Teachers don’t have to follow rules quite as strict. For the most part, we have the liberty to wear almost anything we want. (This is a bit of a side note that probably deserves a separate post entirely, but the staff members here seem to either be dressed very nicely, i.e. suits, ties, dresses OR they are wearing track suits. But never, ever jeans.)
The biggest challenges for me, however, have been dealing with the shoe and nail issue.
As I think I’ve mentioned in another post, when we arrive at school we take off our shoes, put them in a cubby, and put on special “school only” shoes. My shoes are often the pride of my entire outfit. The problem with these “school only” shoes is that they never, ever can be worn outside. This means that all my precious, beautiful shoes that I own have been soiled by the outside world and are not fit to enter the halls of this junior high.
Now this posed a particularly difficult dilemma for me. I like my shoes to coordinate with my outfits. That means sometimes I need black flats. Sometimes I need black heels. Sometimes I need black boots. Sometimes I need brown flats. Sometimes I need brown heels. Sometimes I need…
Ok. You get the idea.
So what do I do? Do I buy an entirely new set of shoes just to wear to work? Do I have that kind of money? My shoe collection has been carefully harvested over years. I can’t just up and buy an entirely new collection just to wear at work in Japan.
Instead, I just bought two pairs of relatively plain flats that could possibly “go with anything” (I want to vomit just typing that).
LOJ students. I know you are shocked. How can this be true? Many, MANY of you asked me in the past “Ms. Jensen, how many shoes do you own?” or “Are those new shoes?” or “How TALL are those heels?” (which was one of my favorite moments ever, because it was followed by the student getting out a ruler, kneeling down to the ground, and measuring my heel.)

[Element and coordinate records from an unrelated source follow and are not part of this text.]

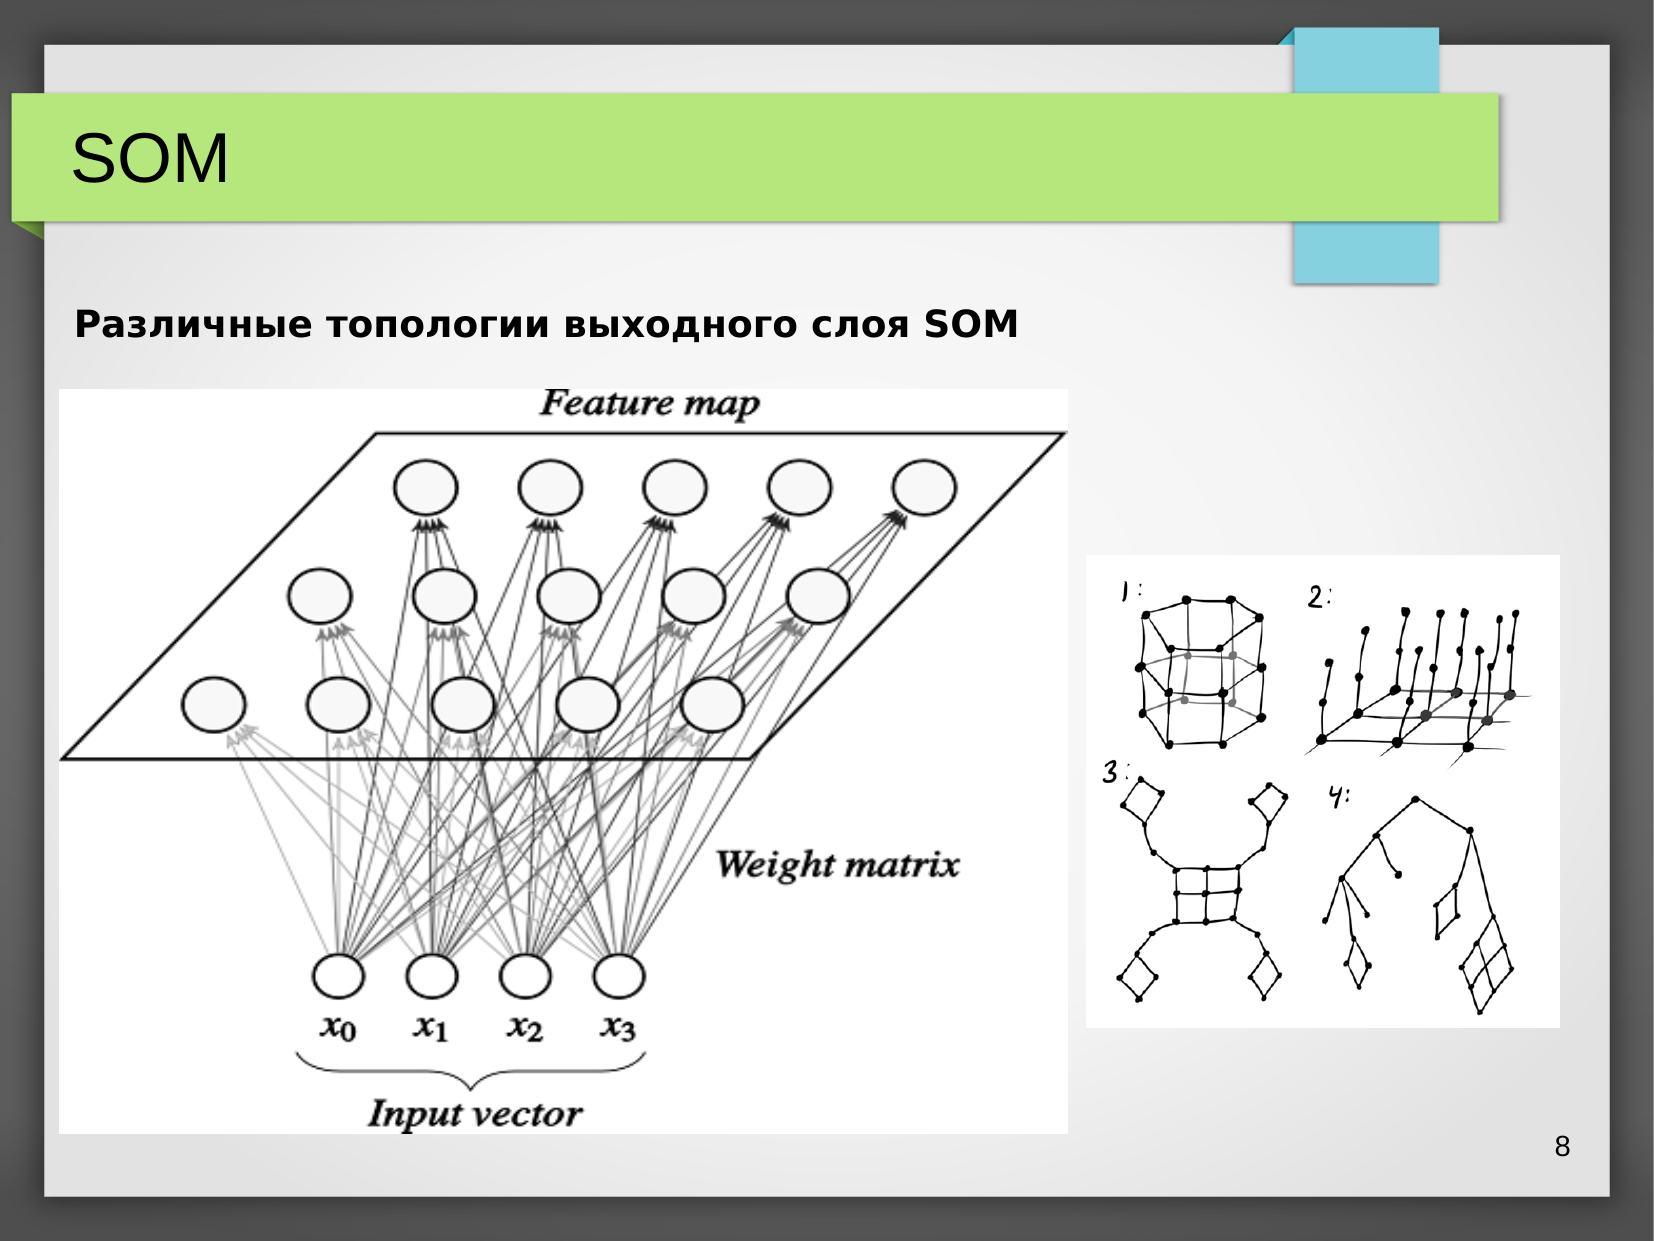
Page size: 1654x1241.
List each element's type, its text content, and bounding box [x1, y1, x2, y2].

title SOM [70, 118, 1205, 199]
text_box Различные топологии выходного слоя SOM [59, 295, 1438, 398]
picture [0, 0, 1654, 1241]
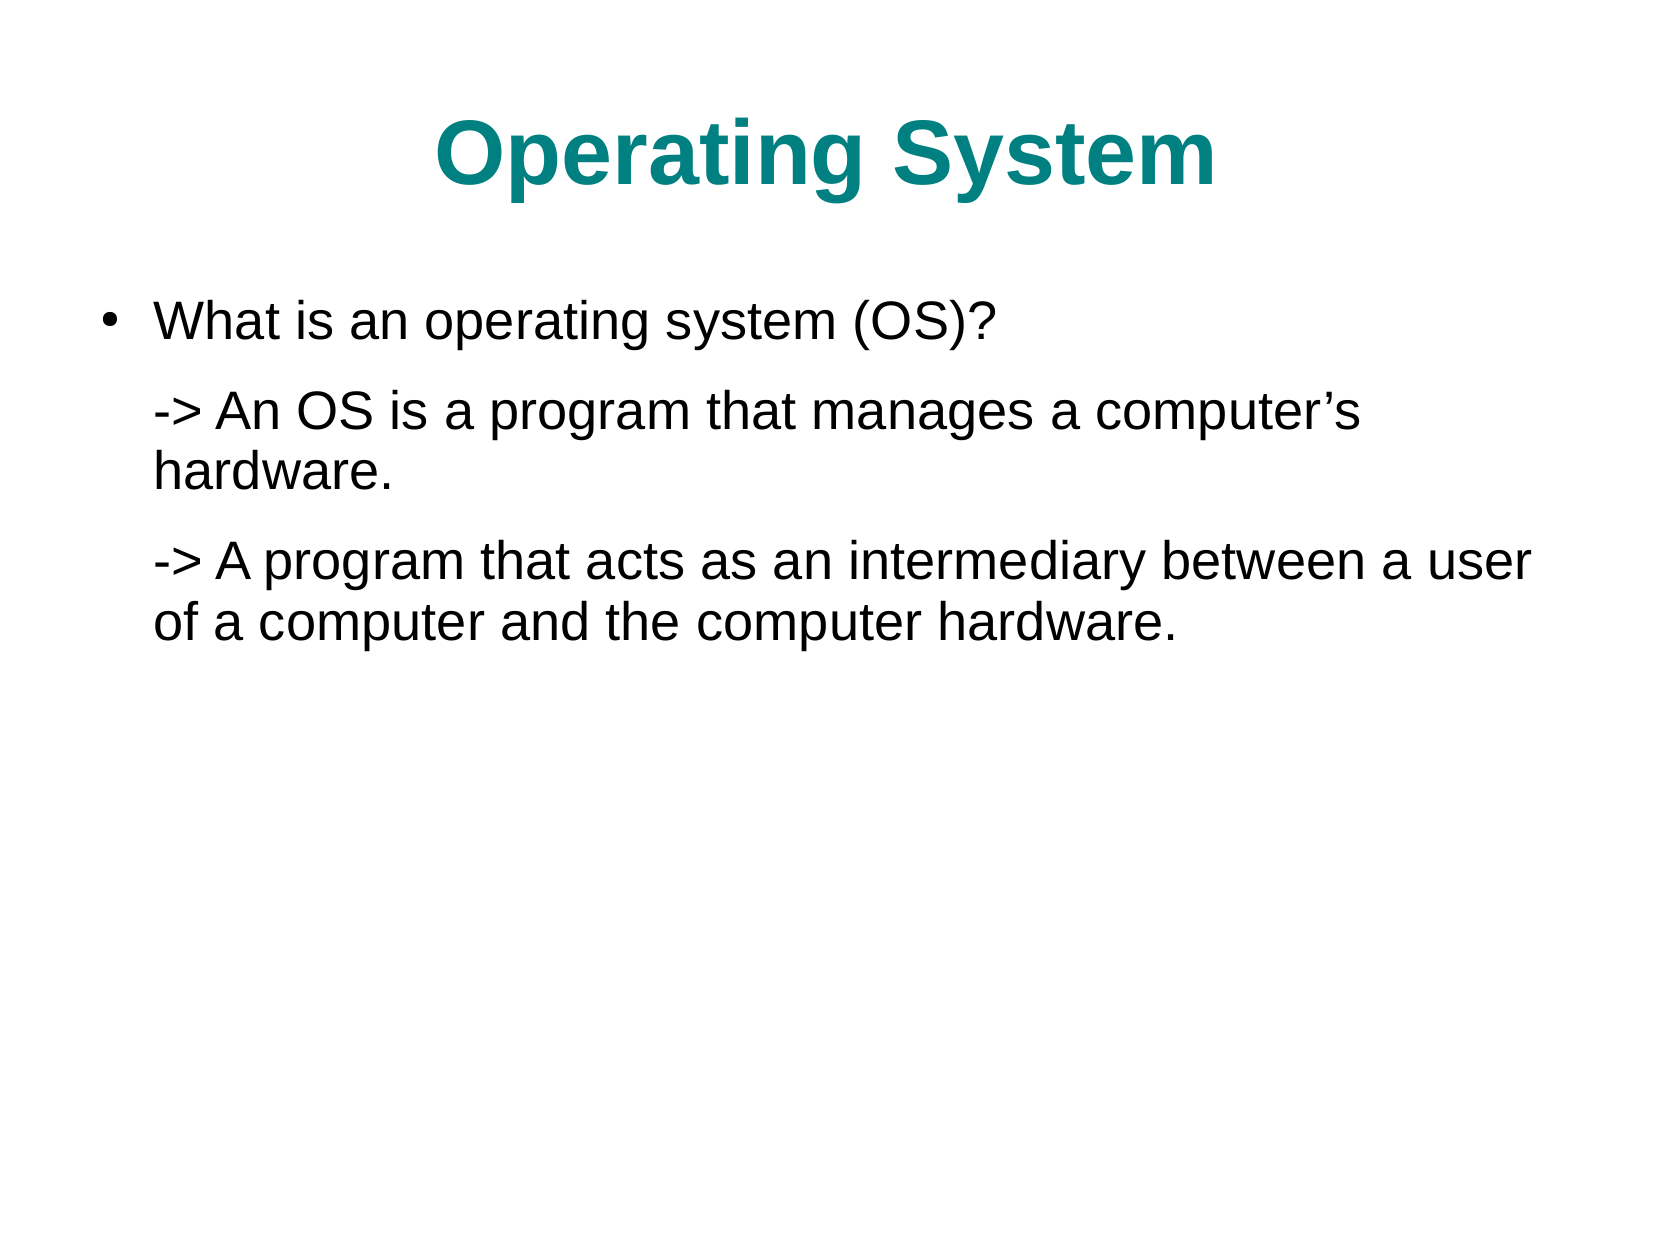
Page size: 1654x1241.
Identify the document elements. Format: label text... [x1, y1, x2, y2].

title Operating System [82, 49, 1571, 257]
list What is an operating system (OS)? -> An OS is a program that manages a computer’s hardware. -> A program that acts as an intermediary between a user of a computer and the computer hardware. [82, 290, 1571, 1010]
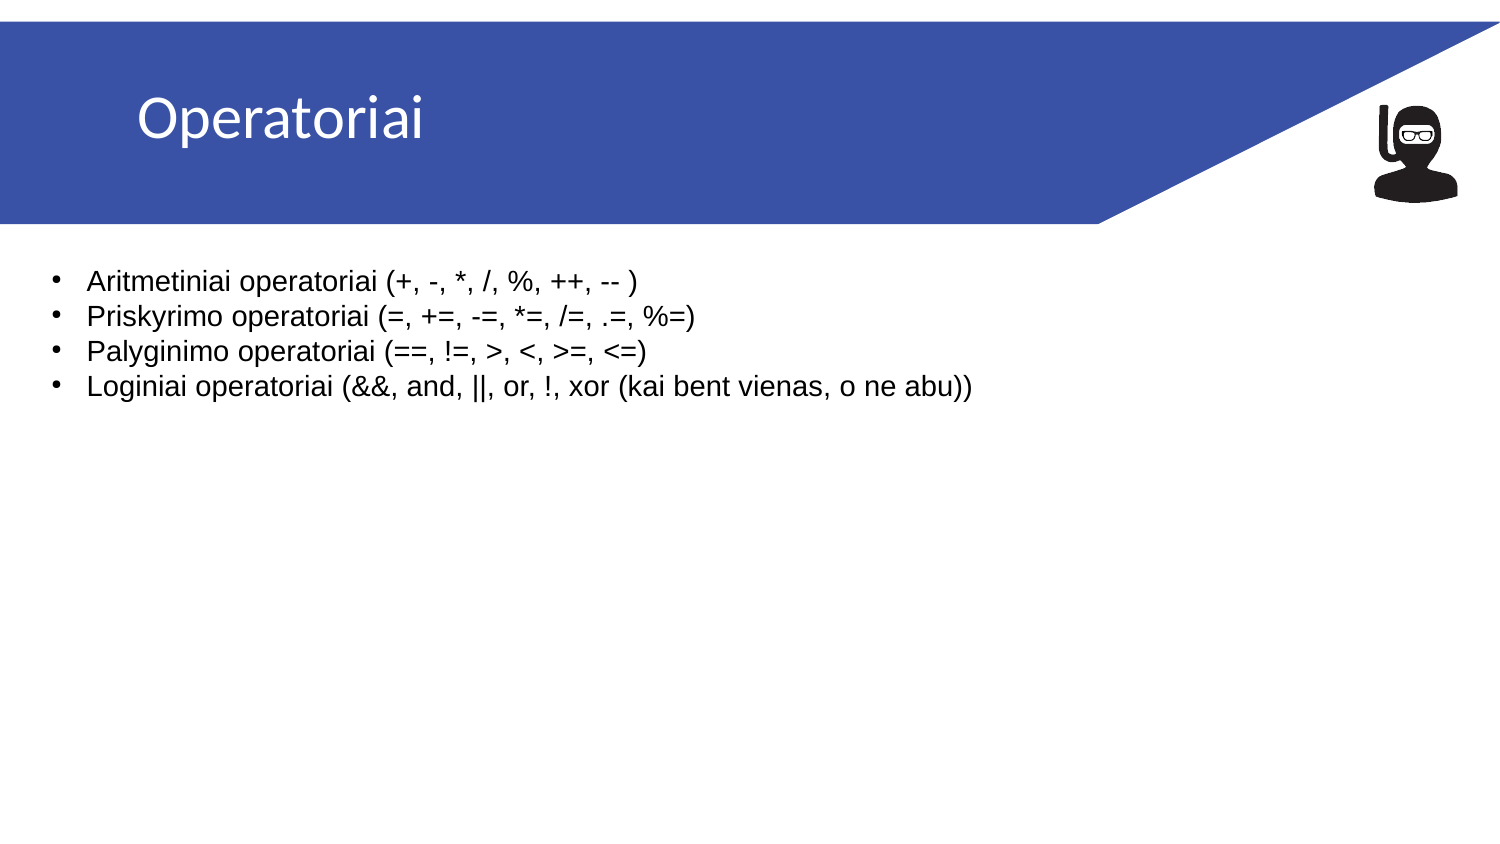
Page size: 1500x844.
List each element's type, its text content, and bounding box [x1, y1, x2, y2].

title Operatoriai [122, 72, 1326, 167]
text_box [1096, 111, 1500, 227]
text_box [1404, 23, 1500, 72]
picture [1326, 72, 1500, 211]
text_box Aritmetiniai operatoriai (+, -, *, /, %, ++, -- ) Priskyrimo operatoriai (=, +=, -=, *=, /=, .=, %=) Palyginimo operatoriai (==, !=, >, <, >=, <=) Loginiai operatoriai (&&, and, ||, or, !, xor (kai bent vienas, o ne abu)) [36, 247, 1389, 789]
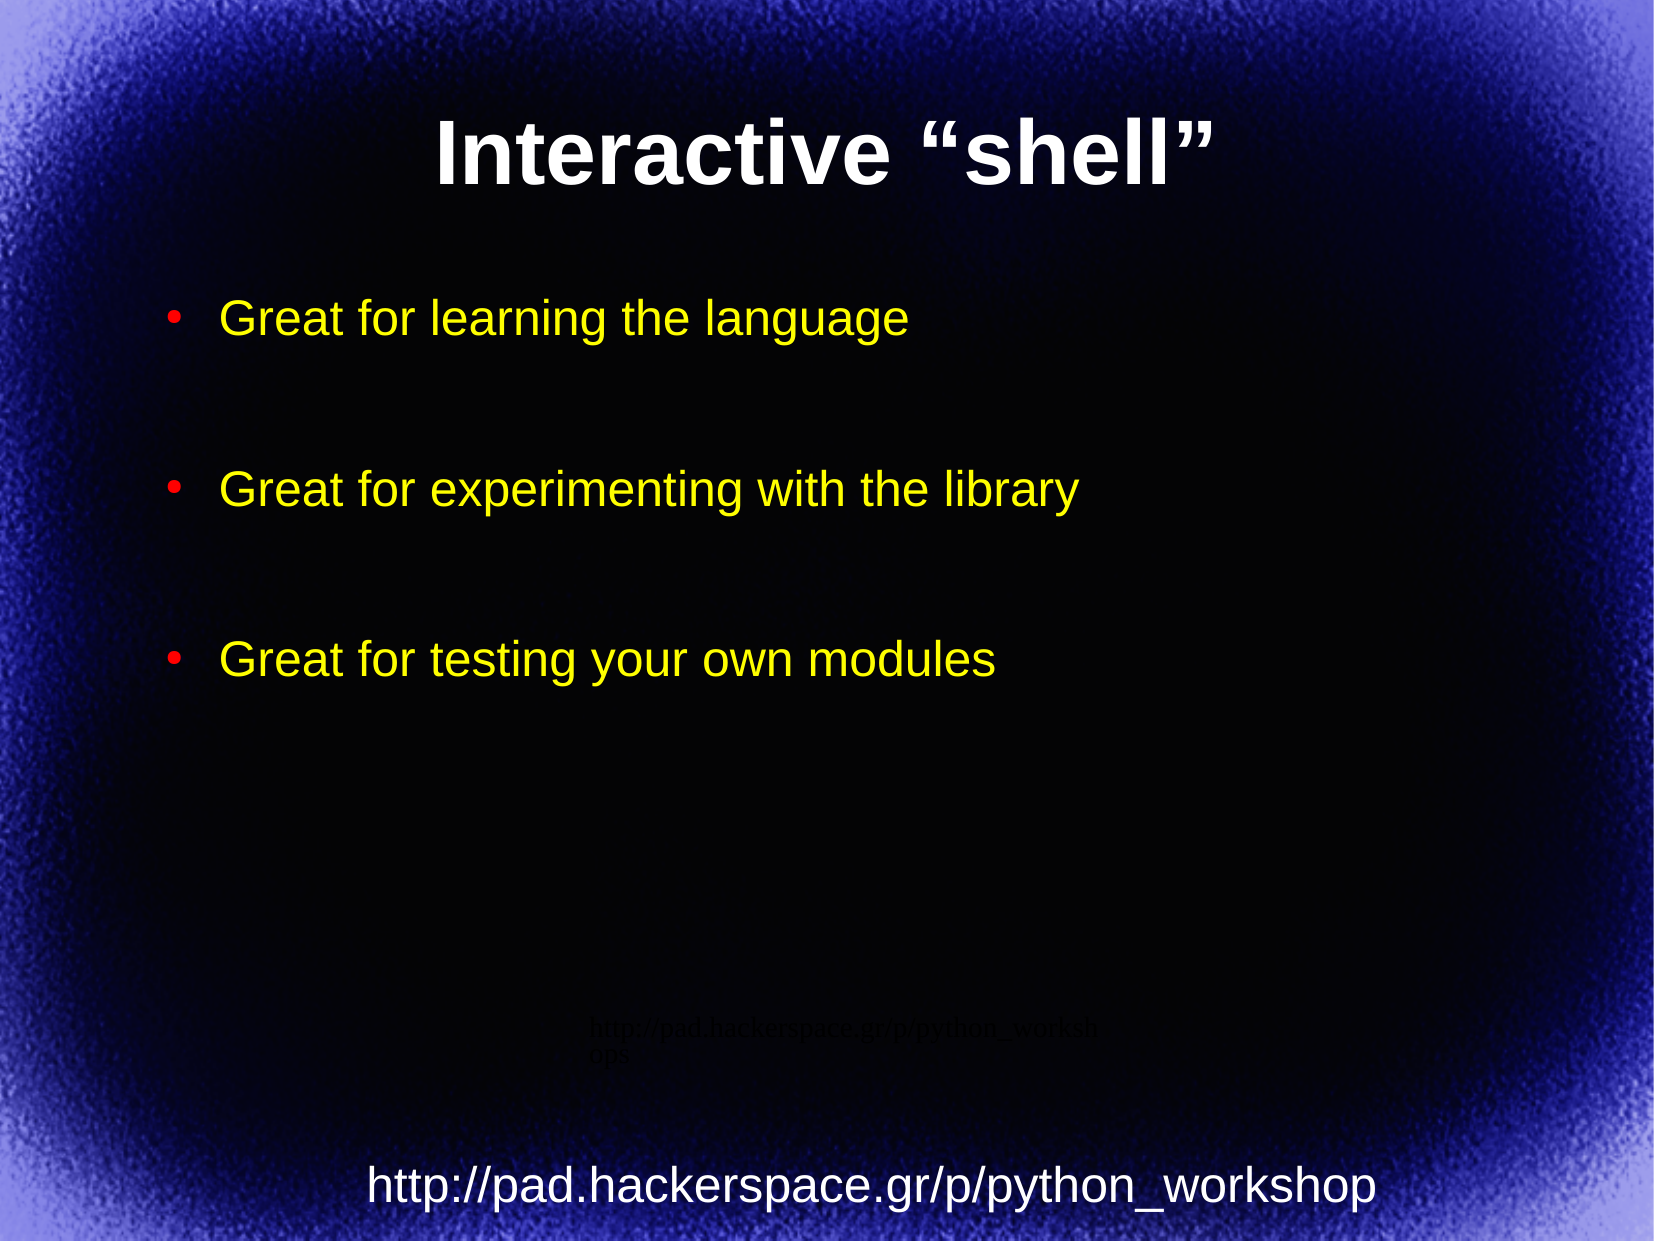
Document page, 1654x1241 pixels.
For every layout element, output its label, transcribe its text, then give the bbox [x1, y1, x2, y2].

That’s not the only thing that’s changed. I can’t paint my nails here. I know my neon-yellow nails were once a beacon of hope and motivation for students everywhere, but now they are just…just…clear. Is that a color? This has been especially hard for me. When I look at my own hands I feel like I am looking at the hands of a stranger. (Whose hand is this??? If you’re unaware of the dangers of hand possession, please watch the 1999 classic staring Devon Sawa, Idle Hands).
My compromise has been to paint my nails immediately upon arrival home on Friday, and then to remove the paint Sunday evening. It’s been rough, kids.
Also I had to take out my nose ring.